Let $(\mathbb{R}^n,\mathcal{B}(\mathbb{R}^n),dx)$ be the ordinary measure space and $w:\mathbb{R}^n\to [0,\infty)$ be a measurable function. Define $\mu$ by $$ \mu(A)=\int_{A}w(x)dx, \qquad A\in \mathcal{B}(\mathbb{R}^n). $$ Does measure $\mu$ become a Radon measure or at least Borel regular measure?
Definition of Radon measure: https://en.wikipedia.org/wiki/Radon_measure
Definition of Borel regular measure: https://en.wikipedia.org/wiki/Borel_regular_measure
The measure $\mu$ will not be generally a Radon measure unless $w$ is locally integrable. For example, if you take $w(x)=|x|^{-n}$ (with $w(0)=0$), the measure will fail to be locally finite at the origin and is therefore not Radon.
It might be convenient to consider truncated weights $w_k(x)=\min(k,w(x))$ and the corresponding measures $\mu_k$. Then each $w_k$ is locally integrable, each $\mu_k$ is Radon, and $\lim_{k\to\infty}\mu_k(A)=\mu(A)$ for every Borel set $A$.

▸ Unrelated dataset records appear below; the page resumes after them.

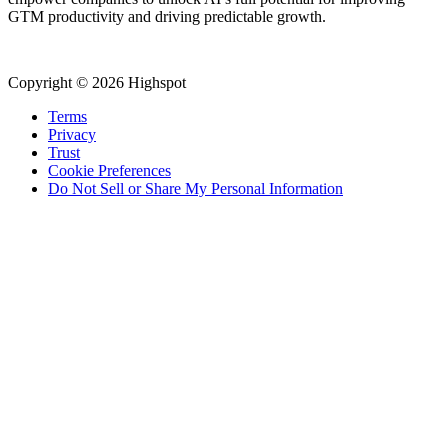
GTM productivity and driving predictable growth.
Copyright © 2026 Highspot
Terms
Privacy
Trust
Cookie Preferences
Do Not Sell or Share My Personal Information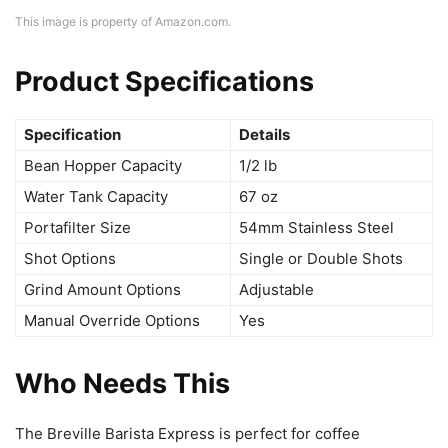
This image is property of Amazon.com.
Product Specifications
Specification
Details
Bean Hopper Capacity
1/2 lb
Water Tank Capacity
67 oz
Portafilter Size
54mm Stainless Steel
Shot Options
Single or Double Shots
Grind Amount Options
Adjustable
Manual Override Options
Yes
Who Needs This
The Breville Barista Express is perfect for coffee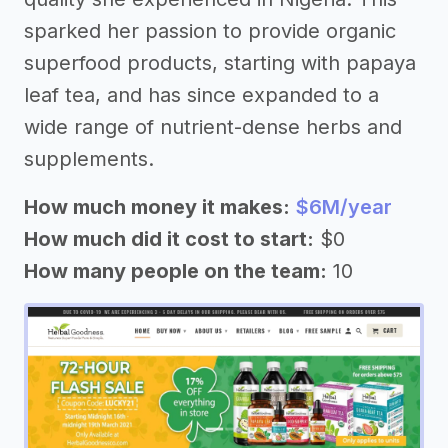
sparked her passion to provide organic
superfood products, starting with papaya
leaf tea, and has since expanded to a
wide range of nutrient-dense herbs and
supplements.
How much money it makes:
$6M/year
How much did it cost to start:
$0
How many people on the team:
10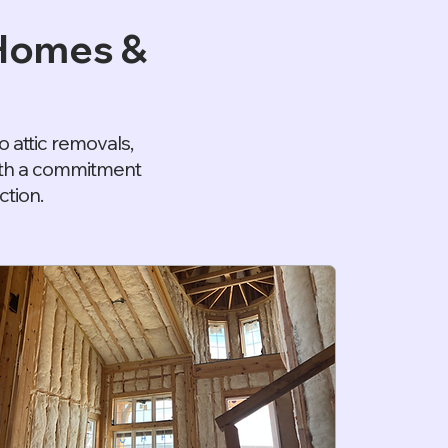
 Homes &
 attic removals,
with a commitment
ction.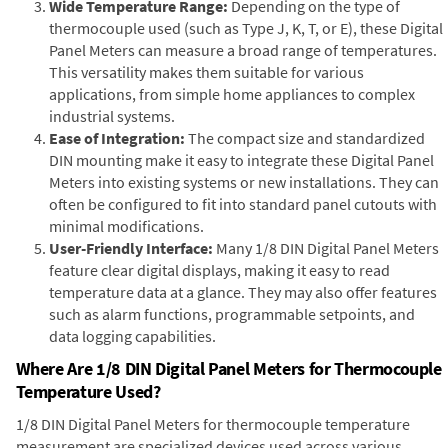
Wide Temperature Range:
Depending on the type of
thermocouple used (such as Type J, K, T, or E), these Digital
Panel Meters can measure a broad range of temperatures.
This versatility makes them suitable for various
applications, from simple home appliances to complex
industrial systems.
Ease of Integration:
The compact size and standardized
DIN mounting make it easy to integrate these Digital Panel
Meters into existing systems or new installations. They can
often be configured to fit into standard panel cutouts with
minimal modifications.
User-Friendly Interface:
Many 1/8 DIN Digital Panel Meters
feature clear digital displays, making it easy to read
temperature data at a glance. They may also offer features
such as alarm functions, programmable setpoints, and
data logging capabilities.
Where Are 1/8 DIN Digital Panel Meters for Thermocouple
Temperature Used?
1/8 DIN Digital Panel Meters for thermocouple temperature
measurement are specialized devices used across various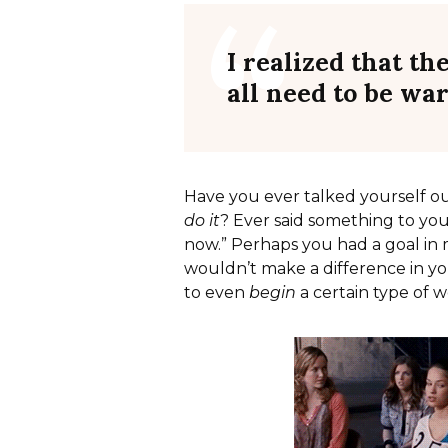
I realized that th
all need to be wa
Have you ever talked yourself o
do it
? Ever said something to your
now.” Perhaps you had a goal in 
wouldn’t make a difference in yo
to even
begin
a certain type of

Borel regularity (as defined on the page you link to) is a property of outer measures. You defined the measure $\mu$ on the Borel $\sigma$-algebra, so the both the Borel property and the regularity property are satisfied trivially.
It makes more sense to ask whether the measure $\mu$ is inner and outer regular. It is a Borel measure by construction. If $w$ is the indicator function of a measurable set, then $\mu$ is is inner and outer regular. This applies also when $w$ is a simple function. Inner regularity for general measurable $w$ follows from standard arguments. I don't immediately see whether $\mu$ is necessarily outer regular if $w$ is not locally integrable.